* **WHAT YOU SHOULD DO**
Once the line with "but saturation unknown." is found in the entries below, print it and each following line exactly, stopping after the line with "Linalool is natural"; print nothing else.

SOURCE MATERIAL below:

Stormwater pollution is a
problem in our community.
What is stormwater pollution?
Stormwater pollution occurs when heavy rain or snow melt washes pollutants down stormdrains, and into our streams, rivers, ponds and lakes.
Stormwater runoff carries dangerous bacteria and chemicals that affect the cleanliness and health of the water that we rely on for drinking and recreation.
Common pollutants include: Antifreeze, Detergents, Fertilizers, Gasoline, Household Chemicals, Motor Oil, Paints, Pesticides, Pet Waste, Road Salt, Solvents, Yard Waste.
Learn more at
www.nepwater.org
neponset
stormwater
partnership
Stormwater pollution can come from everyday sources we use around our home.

End of SOURCE MATERIAL.
SOURCE MATERIAL below:

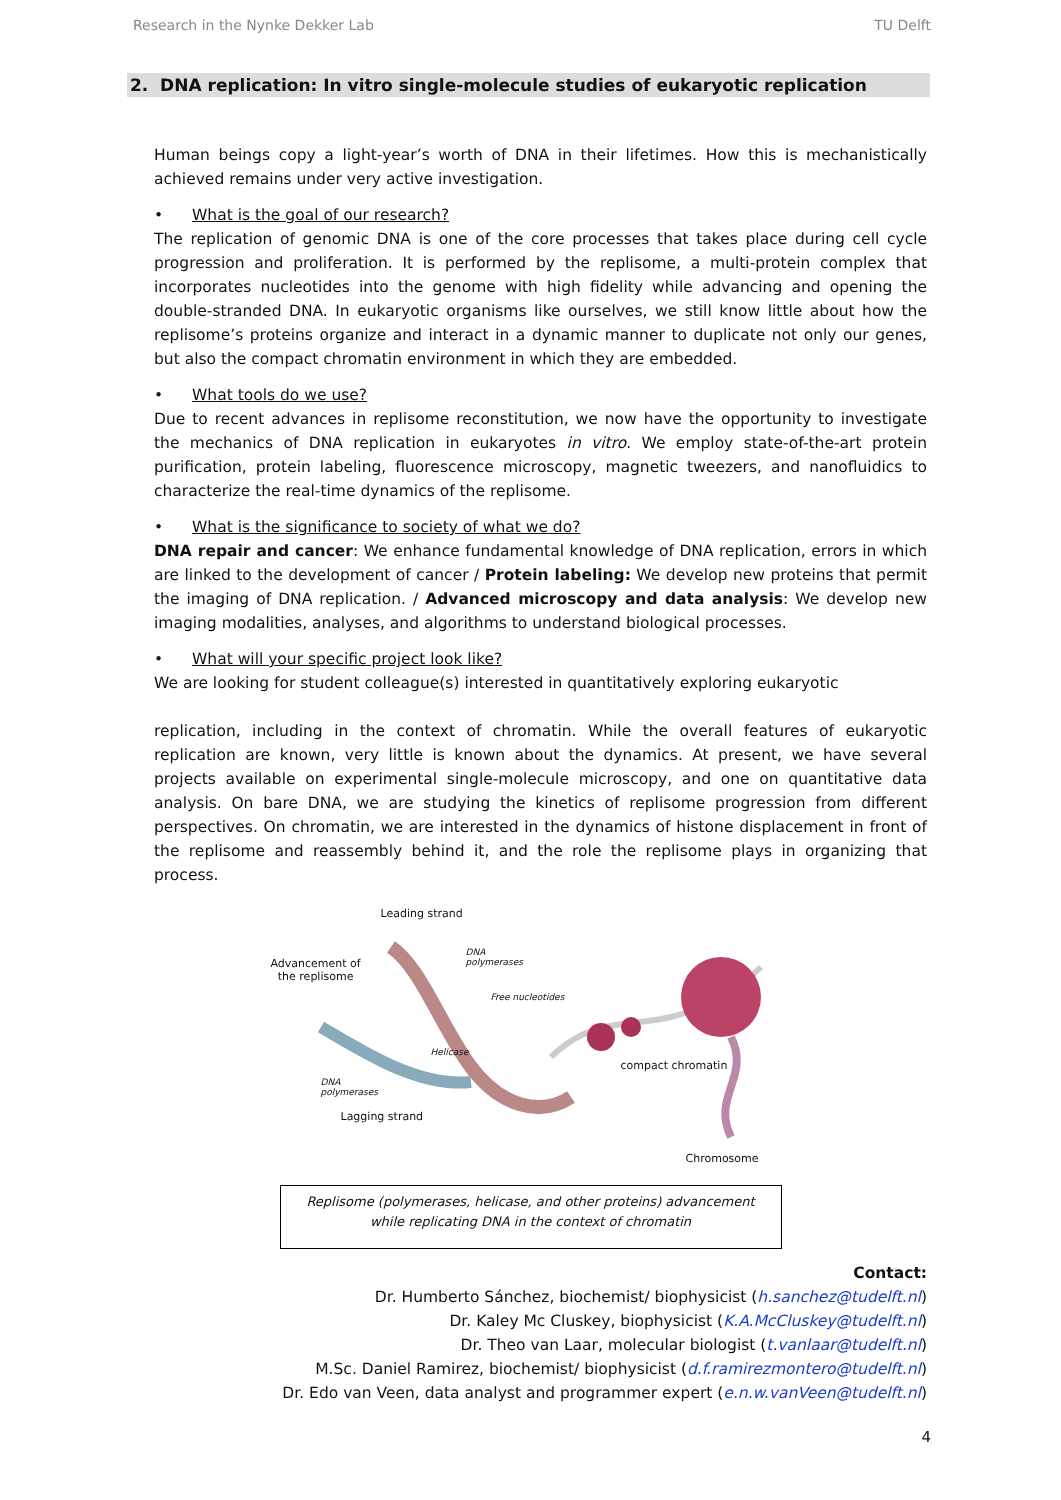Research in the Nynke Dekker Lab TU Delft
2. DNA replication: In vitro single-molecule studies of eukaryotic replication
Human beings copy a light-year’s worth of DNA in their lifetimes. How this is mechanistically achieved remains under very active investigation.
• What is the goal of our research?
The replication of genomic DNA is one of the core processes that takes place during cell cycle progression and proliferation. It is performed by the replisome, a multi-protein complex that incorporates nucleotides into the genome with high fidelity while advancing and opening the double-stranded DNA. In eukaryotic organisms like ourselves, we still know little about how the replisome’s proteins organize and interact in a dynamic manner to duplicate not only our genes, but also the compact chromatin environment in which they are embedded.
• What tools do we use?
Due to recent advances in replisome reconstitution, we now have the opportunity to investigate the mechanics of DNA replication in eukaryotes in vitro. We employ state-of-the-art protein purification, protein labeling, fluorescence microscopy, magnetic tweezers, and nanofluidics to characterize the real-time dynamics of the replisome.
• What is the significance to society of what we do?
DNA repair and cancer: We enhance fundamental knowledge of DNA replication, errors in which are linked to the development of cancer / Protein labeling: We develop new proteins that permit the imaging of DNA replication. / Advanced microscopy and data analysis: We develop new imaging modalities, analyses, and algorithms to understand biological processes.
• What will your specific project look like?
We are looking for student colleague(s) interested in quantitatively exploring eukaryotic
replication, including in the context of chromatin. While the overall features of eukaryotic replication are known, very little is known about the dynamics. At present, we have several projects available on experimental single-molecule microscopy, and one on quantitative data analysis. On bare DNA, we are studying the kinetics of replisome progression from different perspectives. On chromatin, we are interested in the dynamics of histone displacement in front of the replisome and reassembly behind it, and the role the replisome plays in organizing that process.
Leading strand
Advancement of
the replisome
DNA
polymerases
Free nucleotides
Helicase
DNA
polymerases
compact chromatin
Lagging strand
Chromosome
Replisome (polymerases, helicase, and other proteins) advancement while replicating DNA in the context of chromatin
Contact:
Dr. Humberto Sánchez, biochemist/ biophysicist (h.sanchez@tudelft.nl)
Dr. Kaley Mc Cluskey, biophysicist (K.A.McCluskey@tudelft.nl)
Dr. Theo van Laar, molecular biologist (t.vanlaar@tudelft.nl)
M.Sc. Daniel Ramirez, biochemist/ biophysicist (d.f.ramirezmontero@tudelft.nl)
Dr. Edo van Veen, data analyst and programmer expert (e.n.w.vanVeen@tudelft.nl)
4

End of SOURCE MATERIAL.
SOURCE MATERIAL below:

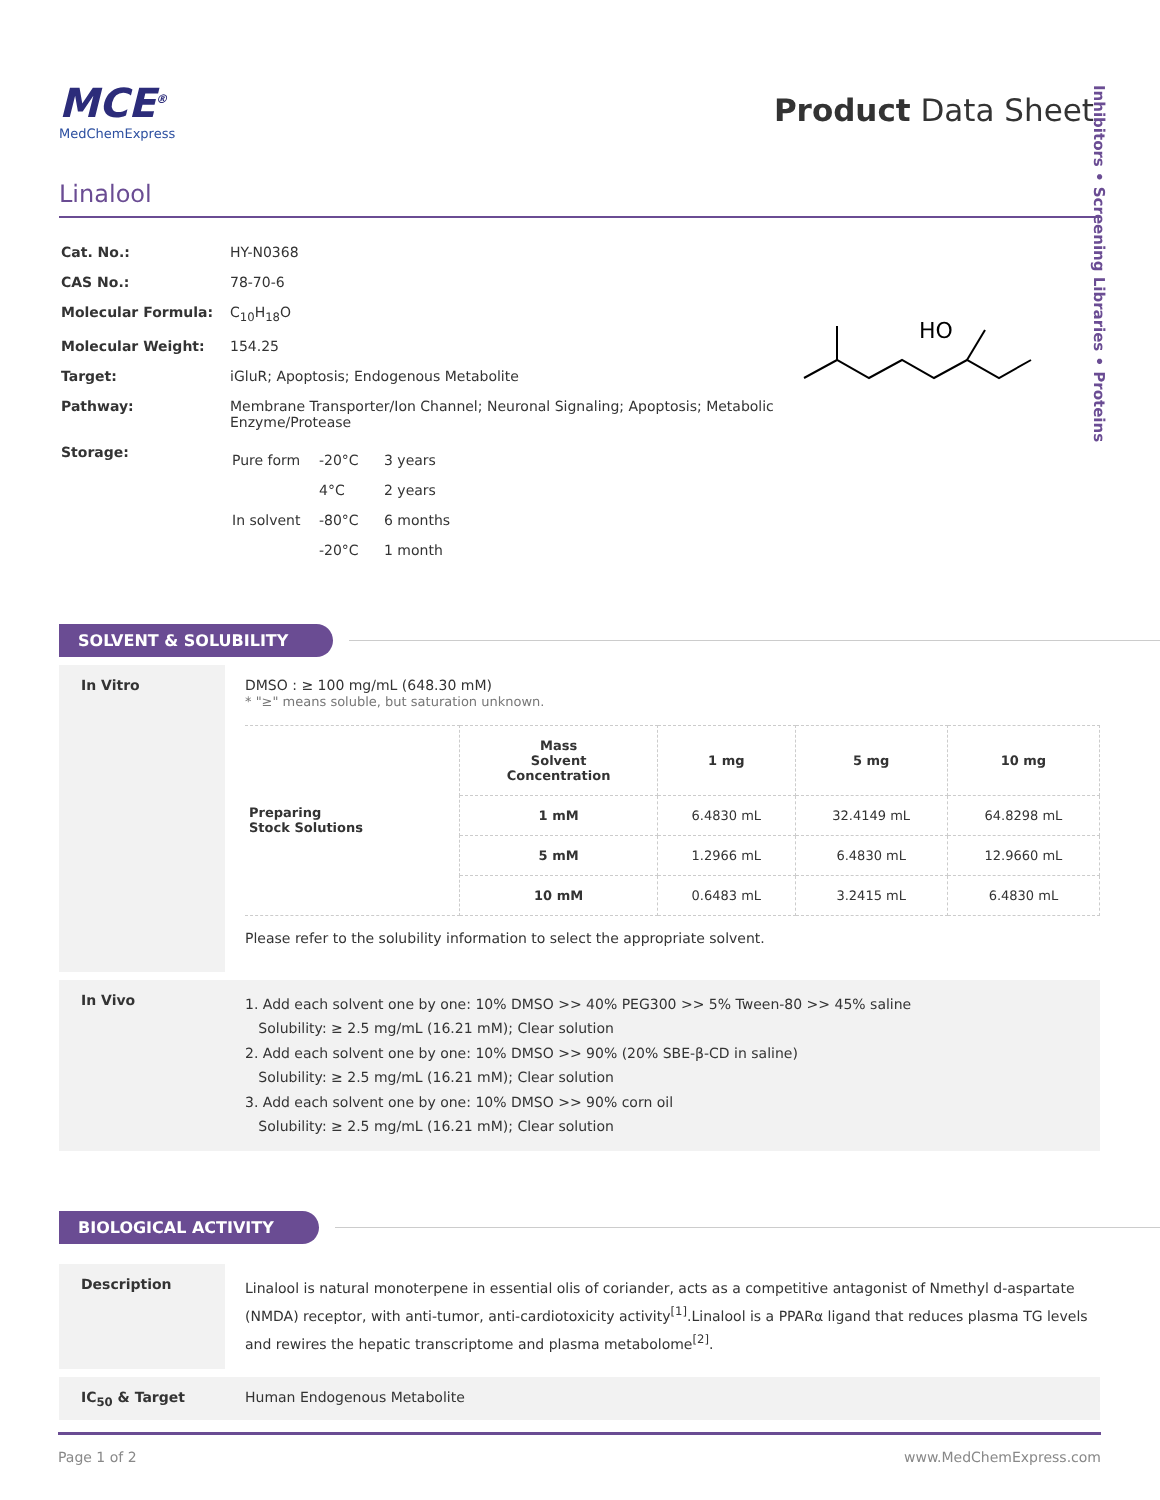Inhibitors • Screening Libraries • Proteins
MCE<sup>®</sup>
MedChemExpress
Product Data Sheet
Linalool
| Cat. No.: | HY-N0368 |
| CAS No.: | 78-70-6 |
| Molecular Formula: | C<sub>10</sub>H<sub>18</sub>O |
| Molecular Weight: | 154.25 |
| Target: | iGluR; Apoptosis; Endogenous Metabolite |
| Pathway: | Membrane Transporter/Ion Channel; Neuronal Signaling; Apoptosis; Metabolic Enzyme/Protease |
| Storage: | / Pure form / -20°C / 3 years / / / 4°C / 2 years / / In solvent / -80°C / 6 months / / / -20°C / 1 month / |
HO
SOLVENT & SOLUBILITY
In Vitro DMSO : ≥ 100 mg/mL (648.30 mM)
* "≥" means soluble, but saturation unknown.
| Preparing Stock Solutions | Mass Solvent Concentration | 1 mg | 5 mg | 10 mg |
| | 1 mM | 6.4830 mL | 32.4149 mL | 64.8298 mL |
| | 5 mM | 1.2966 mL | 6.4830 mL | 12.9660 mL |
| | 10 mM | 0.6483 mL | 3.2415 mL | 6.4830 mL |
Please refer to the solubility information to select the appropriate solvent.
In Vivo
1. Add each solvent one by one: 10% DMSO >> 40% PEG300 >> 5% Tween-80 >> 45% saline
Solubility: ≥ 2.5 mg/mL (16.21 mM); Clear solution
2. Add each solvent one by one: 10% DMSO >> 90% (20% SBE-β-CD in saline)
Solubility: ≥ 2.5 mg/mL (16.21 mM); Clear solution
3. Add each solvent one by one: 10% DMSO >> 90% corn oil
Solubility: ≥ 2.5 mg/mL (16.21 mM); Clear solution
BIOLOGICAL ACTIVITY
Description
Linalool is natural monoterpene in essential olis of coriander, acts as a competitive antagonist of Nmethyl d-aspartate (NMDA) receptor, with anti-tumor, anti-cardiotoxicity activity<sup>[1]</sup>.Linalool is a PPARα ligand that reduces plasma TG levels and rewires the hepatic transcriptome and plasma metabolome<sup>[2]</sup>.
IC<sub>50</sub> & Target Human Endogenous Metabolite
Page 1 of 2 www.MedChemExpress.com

End of SOURCE MATERIAL.

* **SOLUTION TO THIS TASK**
* "≥" means soluble, but saturation unknown.
| Preparing Stock Solutions | Mass Solvent Concentration | 1 mg | 5 mg | 10 mg |
| | 1 mM | 6.4830 mL | 32.4149 mL | 64.8298 mL |
| | 5 mM | 1.2966 mL | 6.4830 mL | 12.9660 mL |
| | 10 mM | 0.6483 mL | 3.2415 mL | 6.4830 mL |
Please refer to the solubility information to select the appropriate solvent.
In Vivo
1. Add each solvent one by one: 10% DMSO >> 40% PEG300 >> 5% Tween-80 >> 45% saline
Solubility: ≥ 2.5 mg/mL (16.21 mM); Clear solution
2. Add each solvent one by one: 10% DMSO >> 90% (20% SBE-β-CD in saline)
Solubility: ≥ 2.5 mg/mL (16.21 mM); Clear solution
3. Add each solvent one by one: 10% DMSO >> 90% corn oil
Solubility: ≥ 2.5 mg/mL (16.21 mM); Clear solution
BIOLOGICAL ACTIVITY
Description
Linalool is natural monoterpene in essential olis of coriander, acts as a competitive antagonist of Nmethyl d-aspartate (NMDA) receptor, with anti-tumor, anti-cardiotoxicity activity<sup>[1]</sup>.Linalool is a PPARα ligand that reduces plasma TG levels and rewires the hepatic transcriptome and plasma metabolome<sup>[2]</sup>.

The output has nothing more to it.